In the beginning it was all so very nice, because the person I shared it with is a painter and we spent a months there working and encouraging each other, but suddenly things started to change, she decided to start a large vegetable garden that brought in lots of other people to work there, at first it was quite nice to have other people around, but gradually, muddy boots, seed boxes, dirty mugs and plates started to appear in the studio, twice my warp had been broken by children not being supervised, so for me this idyllic place suddenly started to lose the peacefulness, tidy, organized place that it started out as, and I started to lose my passion to go there. Also I had a problem, because I didn't pay any rent, though I had offered, I felt I couldn't complain or say anything . So, that is why there hasn't been much weaving going on recently.
I have been struggling with my thoughts and emotions about it for some months now, should I go or should I stay?
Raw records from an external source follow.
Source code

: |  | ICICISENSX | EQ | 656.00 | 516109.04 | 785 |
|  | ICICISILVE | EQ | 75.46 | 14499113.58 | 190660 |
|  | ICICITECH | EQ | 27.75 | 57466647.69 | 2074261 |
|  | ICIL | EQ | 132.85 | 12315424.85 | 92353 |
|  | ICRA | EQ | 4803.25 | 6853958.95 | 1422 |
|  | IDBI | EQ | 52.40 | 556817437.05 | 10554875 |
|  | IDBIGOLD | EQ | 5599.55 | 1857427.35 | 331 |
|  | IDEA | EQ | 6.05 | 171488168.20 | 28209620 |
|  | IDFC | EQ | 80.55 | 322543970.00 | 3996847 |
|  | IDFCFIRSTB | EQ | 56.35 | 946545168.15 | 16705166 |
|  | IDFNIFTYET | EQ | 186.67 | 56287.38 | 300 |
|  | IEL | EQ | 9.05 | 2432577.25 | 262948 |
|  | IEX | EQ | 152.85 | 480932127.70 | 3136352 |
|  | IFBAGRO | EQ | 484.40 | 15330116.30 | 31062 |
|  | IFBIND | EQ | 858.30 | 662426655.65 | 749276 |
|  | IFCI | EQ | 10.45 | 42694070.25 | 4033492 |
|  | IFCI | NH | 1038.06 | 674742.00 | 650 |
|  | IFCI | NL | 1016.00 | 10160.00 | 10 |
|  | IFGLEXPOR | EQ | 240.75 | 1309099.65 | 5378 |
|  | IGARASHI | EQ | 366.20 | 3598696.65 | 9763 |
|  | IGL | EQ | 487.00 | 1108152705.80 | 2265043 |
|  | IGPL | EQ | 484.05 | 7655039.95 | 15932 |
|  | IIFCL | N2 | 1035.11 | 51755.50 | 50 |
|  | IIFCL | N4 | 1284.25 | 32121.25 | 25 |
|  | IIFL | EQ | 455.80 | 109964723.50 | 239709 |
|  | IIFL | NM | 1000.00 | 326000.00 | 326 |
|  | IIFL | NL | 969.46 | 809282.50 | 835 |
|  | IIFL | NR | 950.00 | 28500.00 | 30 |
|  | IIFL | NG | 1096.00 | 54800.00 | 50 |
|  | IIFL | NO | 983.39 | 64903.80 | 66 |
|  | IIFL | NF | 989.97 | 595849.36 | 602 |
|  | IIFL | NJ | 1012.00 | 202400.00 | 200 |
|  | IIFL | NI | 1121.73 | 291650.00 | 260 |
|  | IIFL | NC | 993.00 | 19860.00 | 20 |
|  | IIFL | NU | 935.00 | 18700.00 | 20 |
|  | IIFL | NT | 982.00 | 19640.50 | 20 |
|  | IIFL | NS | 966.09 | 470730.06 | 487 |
I didn't want to burn my bridges and cut myself off from people, but I wanted to weave when I wanted to, but I didn't have the desire to go there. So, I gave myself the benefit of the doubt and today I decided that I would go and sit around my loom and see what I felt, it was time to make some drastic decisions.
I couldn't believe how this place had changed in such a short period of time, even though I had seen a gradual decline, the studio was very dirty, like a potting shed, plants everywhere, rotting fruit on tables, where they were about to make marmalade, I think, or maybe penicilin, there were toys on my loom and my wool had been thrown on the floor, Im not a cleaning maniac, but I knew I couldnt work in that mess or dirt.
When this all started I had wondered if I had a problem with sharing, but, today, this made me realize that the problem wasn't about sharing, it was about respect. I then took a deep breath and know I did the right thing and immediately started to dismantle my loom and pack my wool into the car.
I tried to telephone the person to say what I was doing, she didn't reply so I sent a text to say I had decided to take my loom back home and thanked her for the use of the studio. I have not had a reply yet and I hope I haven't offended her by not telling her face to face. I did feel a bit sneaky and hoped she wouldn't turn up while I was doing it though, (coward that I am) but have had a few hours now to reflect and feel fine about facing her.
Sometimes we have to make uncertain decisions, but when it actually come to the crunch and we act upon it, how good it make us feel, a burden lifted from our shoulders and finally that niggley feeling I had in my stomach has disappeared. (freedom)
I am now in the process of trying to re-organize my wooden studio in the garden, to welcome my loom home, it's going to be a bit of a squeeze again, but what a big sigh of relief.